Le mot de l'année résume à quel point 2016 est la merde

L'année dernière, nous avons eu un emoji. L’année précédente, c’était «vape». Le mot de l'année, déclaré par Oxford Dictionaries, est révélateur de l'humeur générale que les 12 derniers mois ont connue - visage en pleurs, souffleur de fumée à saveur de cerise branlante.

Maintenant, nous avons une «post-vérité» - une adaptation, l’année du Brexit et de Trump, qui a vu la politique passer de toute farce de la vérité à une irrationnalité chargée d’émotion.



L’OED définit la «post-vérité» comme se rapportant à ou indiquant des circonstances dans lesquelles des faits objectifs ont moins d’influence sur l’opinion publique que les appels à l’émotion et à la croyance personnelle. Une analyse du Oxford English Corpus a tracé l’utilisation de la «post-vérité», montrant qu’elle a augmenté de 2 000% l’année dernière. Il est devenu particulièrement important en juin au moment du vote sur le Brexit, puis pendant la campagne présidentielle de Trump. La vérité, dans chacune de ces campagnes - si c'était où irait l'argent des contribuables britanniques suite à la scission de l'UE ou à des allégations concernant réchauffement climatique , réfugiés et dépenses militaires - n'est plus d'actualité.

Soutenir le monde de la post-vérité dans lequel nous sommes obligés d’habiter est le finaliste du mot de l’année, «alt-right» - des mecs qui dénoncent le politiquement correct et le conservatisme dominant sur 4Chan depuis les chambres à coucher.

«Brexiteer» était un autre sur la liste restreinte de mots reflétant les tendances sociales, politiques, technologiques et culturelles de 2016. En dehors des mots et expressions politiques, il y avait «adulte» et «chatbot». Sur une note plus positive, certains des mots présélectionnés semblaient refléter le fait que les gens devenaient également plus conscients de la société: encapsulés avec les mots «réveillé» et «Latinx», un terme neutre pour une personne d’origine latino-américaine.

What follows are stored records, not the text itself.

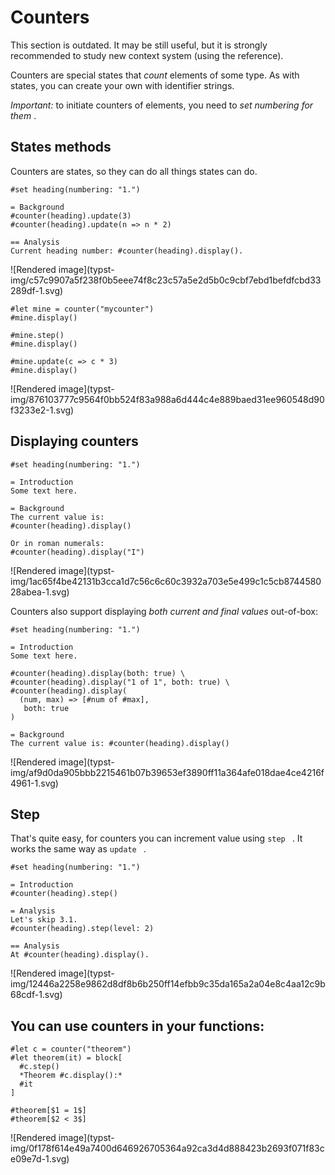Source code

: #  Counters

This section is outdated. It may be still useful, but it is strongly
recommended to study new context system (using the reference).

Counters are special states that _count_ elements of some type. As with
states, you can create your own with identifier strings.

_Important:_ to initiate counters of elements, you need to _set numbering for
them_ .

##  States methods

Counters are states, so they can do all things states can do.

    
    
    #set heading(numbering: "1.")
    
    = Background
    #counter(heading).update(3)
    #counter(heading).update(n => n * 2)
    
    == Analysis
    Current heading number: #counter(heading).display().

![Rendered image](typst-
img/c57c9907a5f238f0b5eee74f8c23c57a5e2d5b0c9cbf7ebd1befdfcbd33289df-1.svg)

    
    
    #let mine = counter("mycounter")
    #mine.display()
    
    #mine.step()
    #mine.display()
    
    #mine.update(c => c * 3)
    #mine.display()

![Rendered image](typst-
img/876103777c9564f0bb524f83a988a6d444c4e889baed31ee960548d90f3233e2-1.svg)

##  Displaying counters

    
    
    #set heading(numbering: "1.")
    
    = Introduction
    Some text here.
    
    = Background
    The current value is:
    #counter(heading).display()
    
    Or in roman numerals:
    #counter(heading).display("I")

![Rendered image](typst-
img/1ac65f4be42131b3cca1d7c56c6c60c3932a703e5e499c1c5cb874458028abea-1.svg)

Counters also support displaying _both current and final values_ out-of-box:

    
    
    #set heading(numbering: "1.")
    
    = Introduction
    Some text here.
    
    #counter(heading).display(both: true) \
    #counter(heading).display("1 of 1", both: true) \
    #counter(heading).display(
      (num, max) => [#num of #max],
       both: true
    )
    
    = Background
    The current value is: #counter(heading).display()

![Rendered image](typst-
img/af9d0da905bbb2215461b07b39653ef3890ff11a364afe018dae4ce4216f4961-1.svg)

##  Step

That's quite easy, for counters you can increment value using ` step  ` . It
works the same way as ` update  ` .

    
    
    #set heading(numbering: "1.")
    
    = Introduction
    #counter(heading).step()
    
    = Analysis
    Let's skip 3.1.
    #counter(heading).step(level: 2)
    
    == Analysis
    At #counter(heading).display().

![Rendered image](typst-
img/12446a2258e9862d8df8b6b250ff14efbb9c35da165a2a04e8c4aa12c9b68cdf-1.svg)

##  You can use counters in your functions:

    
    
    #let c = counter("theorem")
    #let theorem(it) = block[
      #c.step()
      *Theorem #c.display():*
      #it
    ]
    
    #theorem[$1 = 1$]
    #theorem[$2 < 3$]

![Rendered image](typst-
img/0f178f614e49a7400d646926705364a92ca3d4d888423b2693f071f83ce09e7d-1.svg)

Casper Grathwohl des dictionnaires d'Oxford Raconté nouvelles de la BBC : Alimenté par la montée en puissance des médias sociaux en tant que source d'information et par une méfiance grandissante à l'égard des faits offerts par l'establishment, la post-vérité en tant que concept trouve ses racines linguistiques depuis un certain temps. Nous avons vu pour la première fois la fréquence vraiment augmenter cette année en juin avec le buzz autour du vote sur le Brexit et à nouveau en juillet lorsque Donald Trump a obtenu l'investiture présidentielle républicaine.

ma bite est toujours dure

Étant donné que l'utilisation du terme n'a montré aucun signe de ralentissement, je ne serais pas surpris que la post-vérité devienne l'un des mots clés de notre époque, a-t-il ajouté.

Ce que nous avons trouvé particulièrement intéressant, c'est qu'il a encapsulé un phénomène transatlantique, a déclaré Katherine Connor Martin, responsable des dictionnaires des États-Unis à Oxford University Press. Souvent, lorsque vous regardez les mots, vous en trouverez un qui est vraiment important au Royaume-Uni, mais pas aux États-Unis.